**DOCUMENT EXTRACT**
----------------------------------------
Financing Activities
Net cash provided by financing activities in 2001 totaled $82.2 million compared with net cash used for financing activities of $33.7 million in 2000 and $.5 million in 1999. At December 31, 2001, the Company had available approximately $35 million of borrowing capacity under its revolving credit lines and $18.6 million of cash, cash equivalents and short-term investments. The Company’s weighted average cost of debt was 6.58 percent at December 31, 2001.
 
In June 2001, the Company renewed its $25 million revolving credit agreement with a domestic bank and expanded its revolving bank line of credit with three Canadian banks from approximately $47 million U.S. to $69 million U.S. and obtained a two-year term loan of approximately $22 million U.S from a Canadian bank. The Company financed the cash investment of Mackenzie with approximately $75 million from these credit facilities and the remainder from existing cash balances.
 
In December 2001, the Company completed a $36 million transaction involving the sale/leaseback of the Halsey pulp mill chlorine dioxide (CIO2) facility and the allocation of associated state pollution control tax credits to a financial investor. The transaction was accounted for as a financing for financial reporting purposes and the proceeds were used to reduce existing debt. The $25.4 million lease financing portion of this transaction has a rent payment schedule that is coterminus with the Halsey mill sale/leaseback transaction completed in September 1999. The Company is also obligated to allocate $10.6 million of pollution control tax credits and other tax attributes over a twelve-year period ending in 2012. If the anticipated tax credits and other tax attributes are not available to the investor, the Company will be required to satisfy the obligation with cash payments. At December 31, 2001, the Company maintained a $9.8 million letter of credit to support this obligation.
 
At December 31, 2001, the Company was in compliance with its debt covenants, including maximum leverage ratios, net worth tests and EBITDA or similar ratios related to interest coverage. At December 31, 2001, the Company was required, under the sale/leaseback transaction covenants, to have excess cash of $25 million or to reserve an equal amount of borrowing capacity under its revolving lines of credit. The Company did not have any financial or other commitments related to its 8.375 percent debentures


or corporate debt ratings by Moody’s Investor Service, Standard & Poor’s or any other debt rating service.
 
In January 2002, the Company elected to repay the remaining $11.9 million balance of its State of Oregon Small Scale Energy Loan (SELP). The Company maintained a $12.4 million letter of credit at December 31, 2001 associated with the SELP note payable. The letter of credit was discontinued on payment of the debt in January 2002.
 
In 2000, the Company paid down debt and expended $13.0 million for common share repurchases. In April 1999, the Company’s Board of Directors (Board) authorized the repurchase of up to two million shares of its common stock through open market and privately negotiated transactions. The Board authorized the repurchase of an additional one million common shares, for a total authorization of three million shares, in July 2000. The Company acquires its stock when excess cash is available and when the Company believes its shares are undervalued in the market. The Company purchased 824,900 shares in 2000 and 429,600 in 1999.
 
In July 2000, the Board increased the quarterly dividend to 15 cents per common share from 11 cents per share. In the first quarter of 1999, the Board reduced the quarterly dividend rate to 11 cents from 19 cents to conserve the Company’s cash balances and net worth.
----------------------------------------
**REQUIRED WORK**
• A. From the financing activities excerpt, list every event the text dates by month and year only (no day), giving the date and the event for each.
• B. Rewrite the paragraph of the financing activities excerpt that begins "In December 2001, the Company completed" as a bulleted list, keeping its main facts.
• C. Write the next paragraph of the financing activities excerpt, following on from its final sentence.

**SUPPLIED DATA**
----------------------------------------
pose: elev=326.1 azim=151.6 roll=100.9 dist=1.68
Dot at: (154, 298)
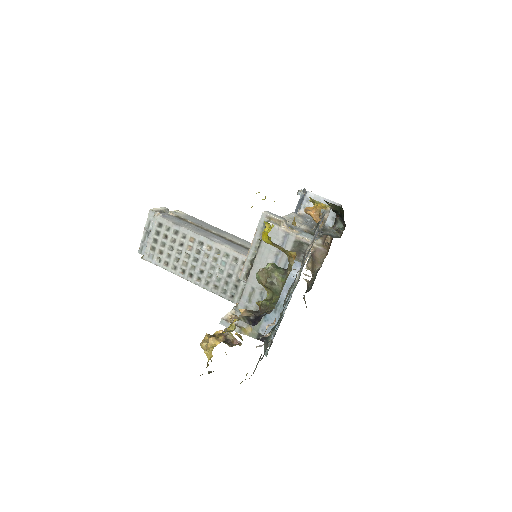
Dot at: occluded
----------------------------------------
**ANSWERS TO THE EXERCISES**
• A.
- June 2001: the Company renewed its $25 million revolving credit agreement with a domestic bank, expanded its revolving bank line of credit with three Canadian banks from approximately $47 million U.S. to $69 million U.S., and obtained a two-year term loan of approximately $22 million U.S. from a Canadian bank.
- December 2001: the Company completed a $36 million sale/leaseback transaction involving the Halsey pulp mill chlorine dioxide (CIO2) facility and the allocation of associated state pollution control tax credits to a financial investor.
- September 1999: the Halsey mill sale/leaseback transaction was completed.
- January 2002: the Company repaid the remaining $11.9 million balance of its State of Oregon Small Scale Energy Loan (SELP), and the associated letter of credit was discontinued.
- April 1999: the Board authorized the repurchase of up to two million shares of the Company's common stock.
- July 2000: the Board authorized the repurchase of an additional one million common shares, for a total authorization of three million shares.
- July 2000: the Board increased the quarterly dividend to 15 cents per common share from 11 cents per share.

• B.
- In December 2001, the Company completed a $36 million transaction: the sale/leaseback of the Halsey pulp mill chlorine dioxide (CIO2) facility and the allocation of associated state pollution control tax credits to a financial investor.
- The transaction was accounted for as a financing, and the proceeds were used to reduce existing debt.
- The $25.4 million lease financing portion has a rent payment schedule coterminous with the Halsey mill sale/leaseback completed in September 1999.
- The Company must allocate $10.6 million of pollution control tax credits and other tax attributes over a twelve-year period ending in 2012.
- If those credits and attributes are not available to the investor, the Company must pay the obligation in cash.
- At December 31, 2001, a $9.8 million letter of credit supported this obligation.

• C.
On September 30, 1999, the Company completed the sale/leaseback of its Halsey, Oregon pulp mill. The Company received $64.6 million in cash and recorded the transaction as a financing for financial reporting purposes. The proceeds were used to fund the Company’s chlorine dioxide capital project at the Halsey mill and other corporate purposes.
 
Financial Market Risk
 
The Company’s exposure to market risk for interest rates relates primarily to investments in short-term marketable securities and short- and long-term debt. The Company’s investment in marketable securities at December 31, 2001 and 2000 was not significant. The Company’s debt is primarily fixed rate with only 25 percent of total debt at variable rates and, therefore, net income is not materially affected when market interest rates change.
 
The Company has exposure to foreign currency rate risk due to its significant operations in Canada. For the Company, a weakening of the Canadian dollar relative to the U.S. dollar has a positive effect on the cost of


 
14
 
operating in Canada but has a negative foreign currency translation effect. The Company’s net investment in foreign subsidiaries with a functional currency other than the U.S. dollar is not hedged. The net assets in foreign subsidiaries translated into U.S. dollars using the period-end exchange rates were approximately $213.1 million. The potential loss in fair value resulting from a hypothetical 10 percent adverse change in foreign exchange rates would be approximately $21.3 million at December 31, 2001. Any loss in fair value would be reflected as a cumulative translation adjustment and would not reduce reported net income of the Company.
 
The Company is exposed to foreign currency transaction gains and losses in the translation of U.S. dollar denominated intercompany borrowings, cash and accounts receivable of its Canadian subsidiary and Canadian dollar denominated intercompany loans made by the parent company. The Company periodically uses foreign exchange contracts to manage its exposure to foreign currency transaction gains and losses. The Company had no foreign exchange contracts outstanding at December 31, 2001. Transaction gains and losses were not material to the results of operations for the Company’s 2001, 2000 or 1999 periods.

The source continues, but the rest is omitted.